As the hearing-impaired Emily Latilla (Gilda Radner) from the old, old episodes of Saturday Night Live would say:
"What is all this I hear about geode catching? Why would anyone want to do this? It seems like it would be dangerous tossing heavy rocks back and forth, even if they ARE interesting to look at! Someone could break a tooth or get a black eye or a broken bone. Who is going to pay for all the hospital bills?"
At this point, Chevy Chase would say, "No, Emily, it's GEOCACHING, not GEODE CATCHING."
Emily would then say, "Oh. That's different then. Never mind."
Roger here...Sorry for the silliness; Gilda Radner has always been one of my favorites. I could not help it, it just popped into my head.
(Dianne here: Kind of like the Javelina songs...but we won't go there!!)
A couple of days ago, Dianne and I attended a geocaching class at Bentsen Palm Village RV Resort in the Rio Grande Valley, where we are currently staying.
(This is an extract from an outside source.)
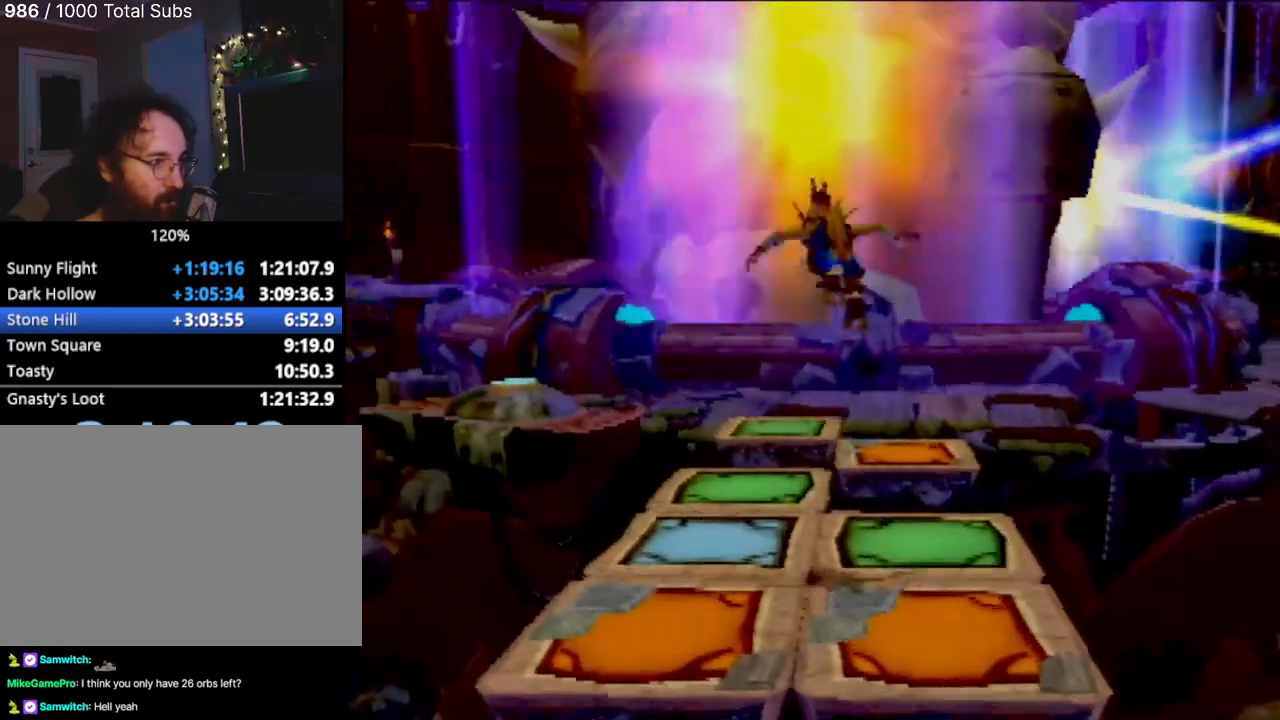
{"buttons": [], "left_stick": "up", "events": [[33, "CROSS", "up"]]}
The class was free and our neighbors encouraged us to go.
When our daughters were young, we used to send them on scavenger hunts all over the house to retrieve their Christmas and birthday gifts. My parents even got in on the act at Christmas time (when we were adults) by sending my brother, myself, and our wives seeking clues all over their property. We always ended up at the deep freeze in the basement, which contained a side of beef that our families shared - a thing of value at that time for our young families.
Dianne and I knew that the similarities between those scavenger hunts and geocaching would make this an interesting activity. The concept of using a hand-held GPS to find hidden "treasures" planted by others was intriguing.
After the class, Dianne logged onto the geocaching web site to download the coordinates of some nearby caches. We then dug out the hand-held GPS that our friends Jay and Nancy gave us as a retirement gift and began our adventure. It was both fun and frustrating.
It took a while to become familiar with the GPS. As we learned of the various features, mostly through trial and error, we developed a guarded sense of confidence. We took the dogs with us. I am sure that they were bewildered as they followed us around walking a few steps, turning, talking, walking, turning, talking, shaking our heads, turning, walking, ad infinitum. I'm sure the people in the parking lot where we started out were also confused by our erratic behavior.
We found our first cache in the parking lot at Bentsen Rio Grande State Park. The GPS kept leading us to a bush in the median. I looked at the bush several times, seeing nothing. I stopped to take a picture as Dianne posed with her head in the bush, when she yelled "I found it!" The cache was a small cylinder (35 mm canister) that was hanging by fishing line in the center of the bush. It was disguised with camoflage tape - those tricky geocache hiders!
(Dianne again: The funny thing was that I was actually just mugging for the camera when I stuck my
head in the bush, and then I looked straight ahead and there it was!! For those of you who don't know about geocaching, basically you take a tiny log
out of the cache and add the date and your geocaching "handle." When you get home, you log onto the computer and log your visit there, too. It's really fun!
I can't wait to take Kaia, our granddaughter, geocaching when we get to Florida in March. See if you can spot the container in the bush before you look at the close-up photo.)
We made an attempt to find our second cache near a bridge at the park entrance, but gave up after half an hour. The entire time we were being watched by an officer in one of the ever-present border patrol cars. As we searched I imagined a challenge from the officer and rehearsed my responses: "No, sir, we did not hide drugs here. Really, we didn't. We are American citizens. We are just looking for a container that has a piece of paper in it with people's names. I know that doesn't make sense...."
After a frustrating half hour we walked back to the motor home for lunch. Then on to find three more....
The first was hidden in the bark of a mesquite tree.
The second was cleverly hidden in the hole of a bird house
at the state park birding center headquarters (with permission of the park personnel.)
The third took us back to our failure at the bridge. Dianne finally spotted a magnetic key box that was attached to the bottom of the guard rail.
We are learning that I am better with the guiding, and Dianne is better with the finding.
One last task before heading home for the day - a photo of our last find. Guess what happened as Dianne took the picture of the cache under the railing?
Chaplin got bitten by another fire ant! This one bit him on the same paw as the last time. At least we knew what to do this time for a quicker response. I carried him (30 pounds) back to the motor home. We then washed the paw and soaked it in a cup of white vinegar for a half hour and then slathered it with Benadryl lotion and massaged it. He calmed down enough to take a nap while resting his head on my lap, and woke up an hour later good as new.
The only thing left to do was to wipe up all the vinegar splatters that he kicked all over the motor home (and us), and vow to not take him on any further bushwhacking trips!